** Start SELECTED PASSAGE **

During the lab, Hariprasath focused on assignment 2 and Lakshidaa focused on assignment 1. After the lab, both of us collaborated to complete the remaining tasks and to clarify each other’s doubts. Then we discussed together and answered the questions related to analysis and interpretation of the plots.
ubs_data = read.delim("prices-and-earnings.txt", header = TRUE)
After reading the data, we have filtered out columns : 1,2,5,6,7,9,10,16,17,18,19 and using the first column containing city names as the row labels. The resulting data frame looks as follows:
ubs_data = ubs_data[, c(1,2,5,6,7,9,10,16,17,18,19)]
rownames(ubs_data) = ubs_data[[1]]
ubs_data[1] = NULL
head(ubs_data, 3)
## Food.Costs... iPhone.4S.hr. Clothing.Index Hours.Worked Wage.Net
## Amsterdam 364 44.5 110.8 1755 69.4
## Athens 390 86.0 112.5 1822 40.0
## Auckland 497 51.0 79.2 1852 63.5
## Vacation.Days Big.Mac.min. Bread.kg.in.min. Rice.kg.in.min.
## Amsterdam 24 16 7 9
## Athens 23 30 13 26
## Auckland 20 16 17 8
## Goods.and.Services...
## Amsterdam 3034
## Athens 2605
## Auckland 3019
We create a heatmap of the data without any reordering of rows/columns.
ubs_scaled = scale(ubs_data )
plot_ly(x = colnames(ubs_scaled), y = rownames(ubs_scaled),
z = ubs_scaled, type = "heatmap",
colors = colorRamp(c("yellow", "red"))) %>%
layout(title = "Heatmap of Column variables vs Cities")
In this heatmap, it is quite difficult to spot any clusters as the colors in the rows and columns of data are varying a lot and very randomly mixed. It is also not possible to spot any outliers in this heatmap as it is difficult to identify the range of colors for each row/column. So, it is not possible to see any clusters and outliers.
After computing orders that optimize Hamiltonian Path Length and using Hiearchical Clustering (HC) as the optimization algorithm, we plotted two heatmaps based on the two types of distance measures.
Firstly, we compute orders for rows and columns using Hierarchical Clustering that optimizes Hamiltonian path length computed using Euclidean distance. Then, we create a heatmap with the reordered data.
plot_ly(x = colnames(ubs_reordered_euc),
y = rownames(ubs_reordered_euc),
z = ubs_reordered_euc, type = "heatmap",
colors = colorRamp(c("yellow", "red"))) %>%
layout(title = "Heatmap of Column variables vs Cities")
Secondly, we compute orders for rows and columns using Hierarchical Clustering that optimizes Hamiltonian path length computed using one-minus-correlation distance measure. Then, we create a heatmap with the reordered data.

** End SELECTED PASSAGE **
** Start STORED DATA **

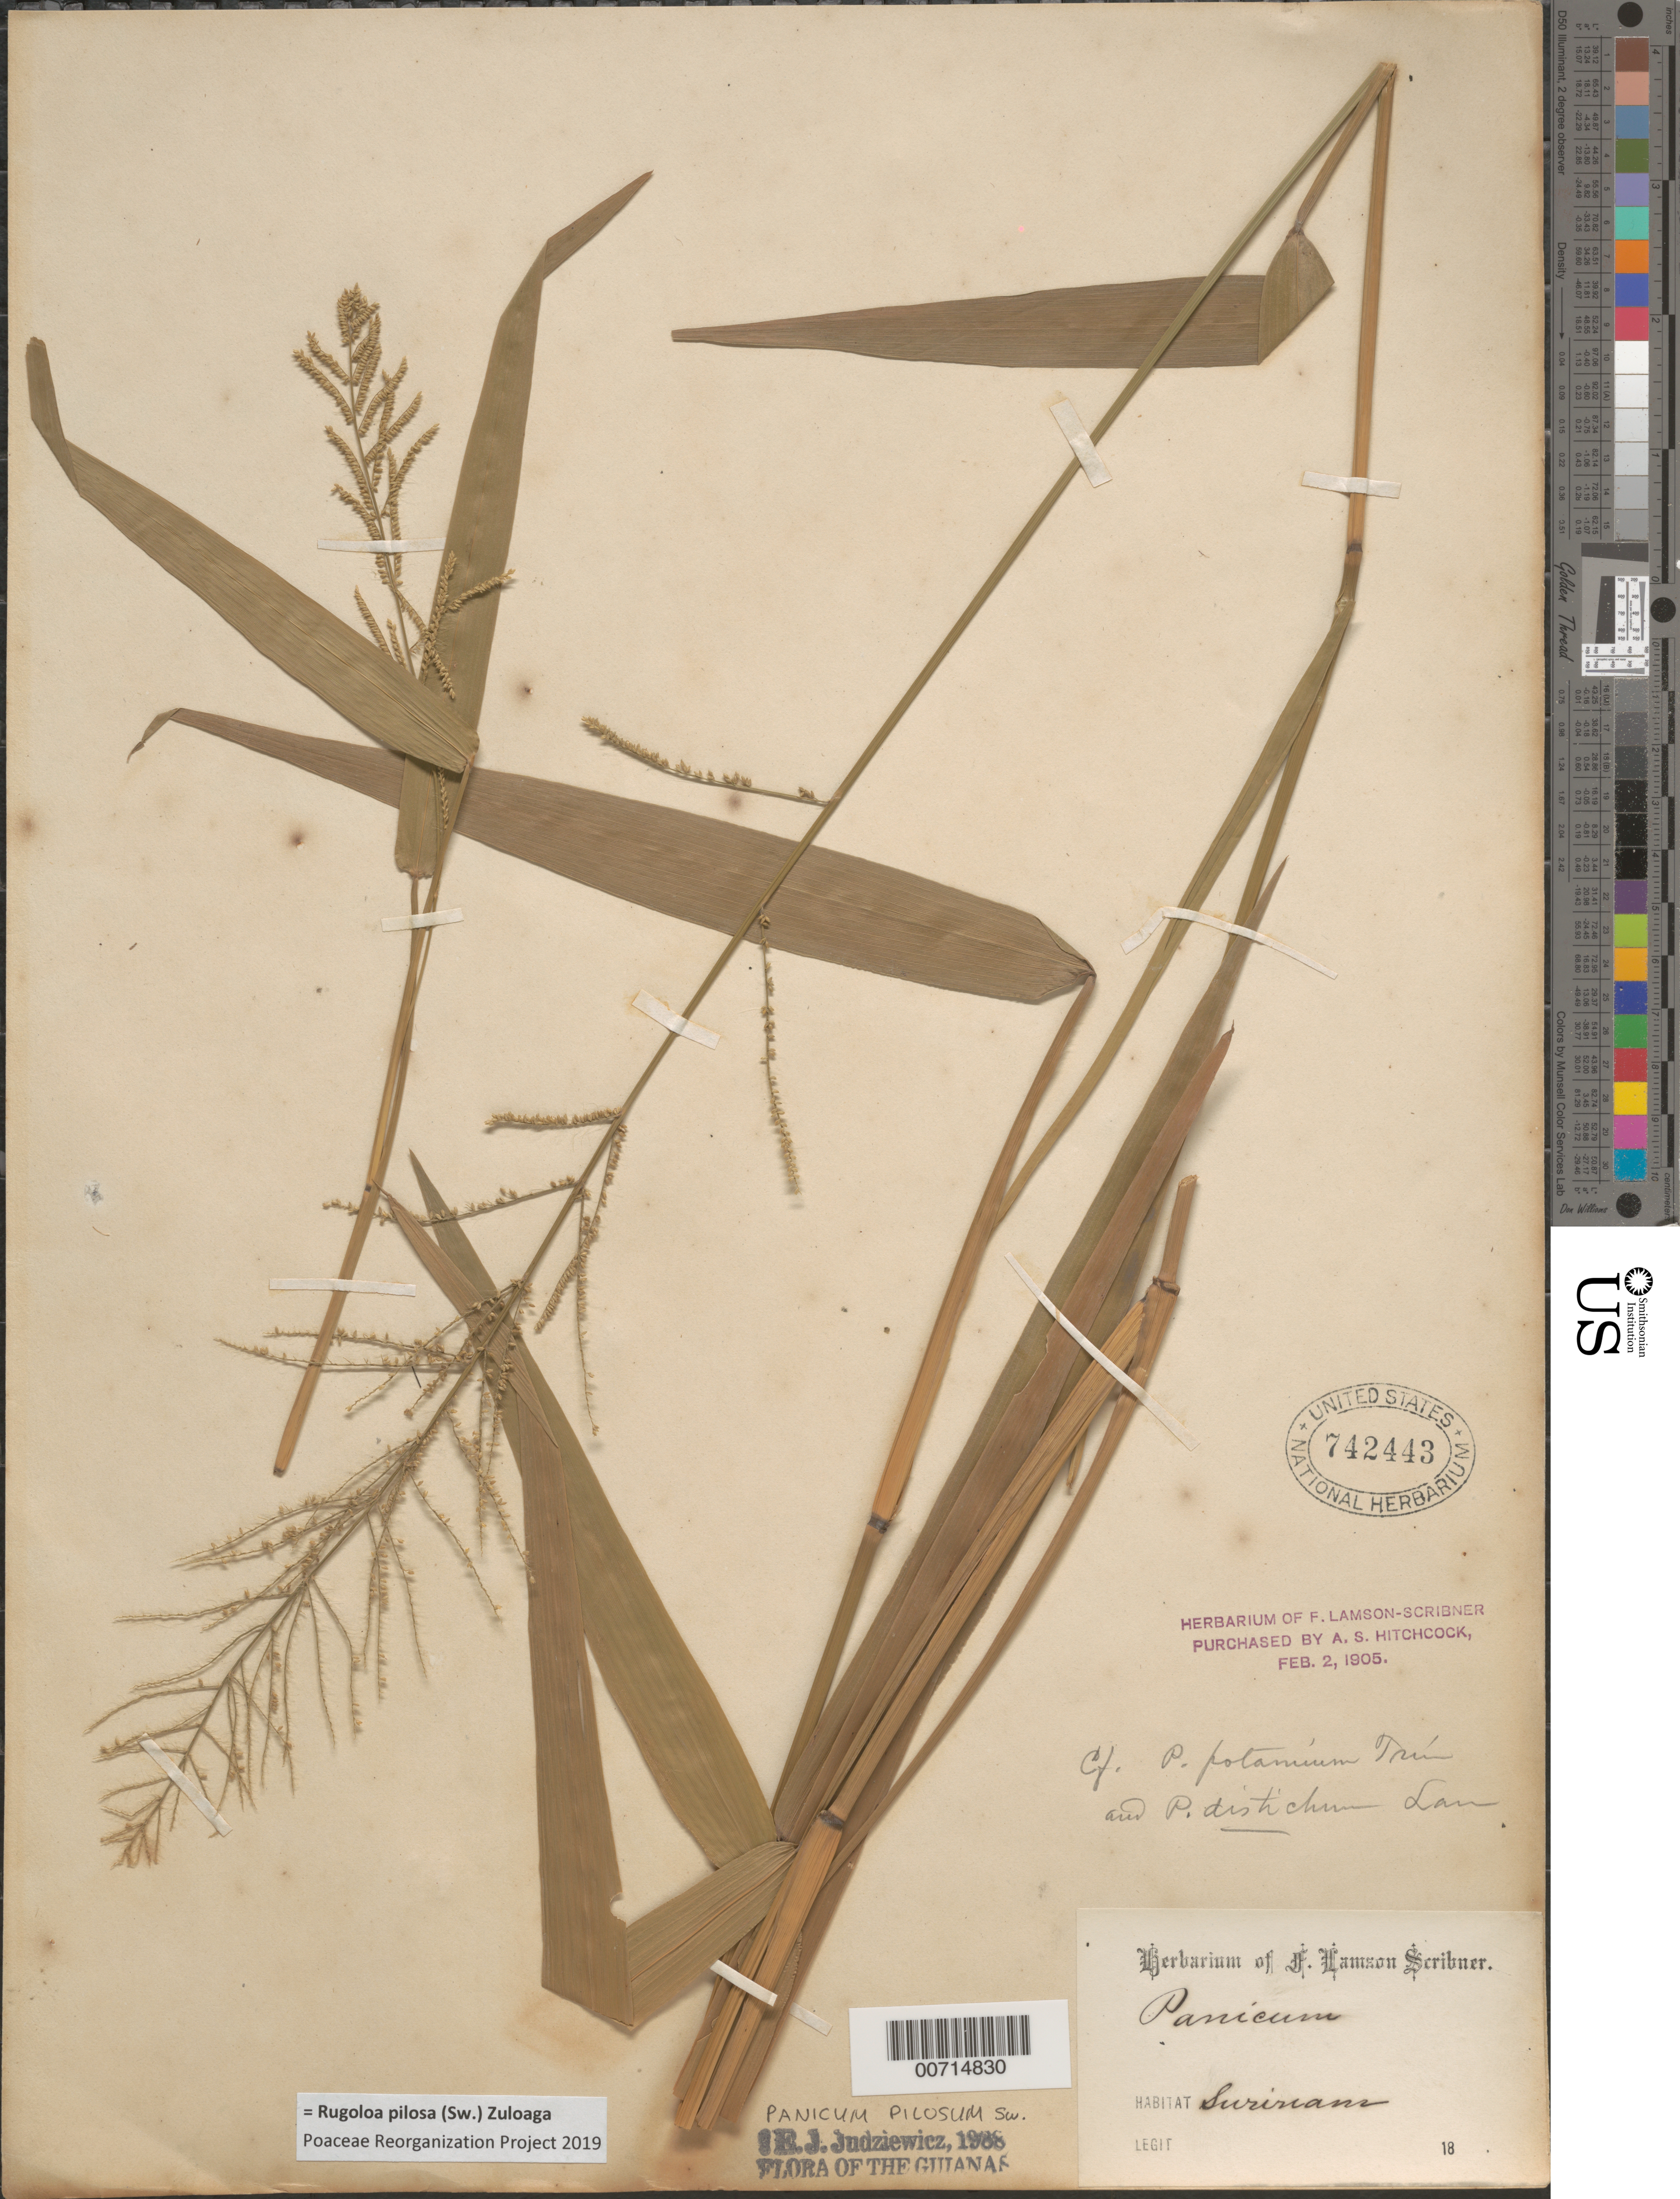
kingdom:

** End STORED DATA **

Write out the passage of the heatmap report above, from "## Amsterdam 24" up to and including "ubs_scaled = scale(ubs_data )", without changing a word.

## Amsterdam 24 16 7 9
## Athens 23 30 13 26
## Auckland 20 16 17 8
## Goods.and.Services...
## Amsterdam 3034
## Athens 2605
## Auckland 3019
We create a heatmap of the data without any reordering of rows/columns.
ubs_scaled = scale(ubs_data )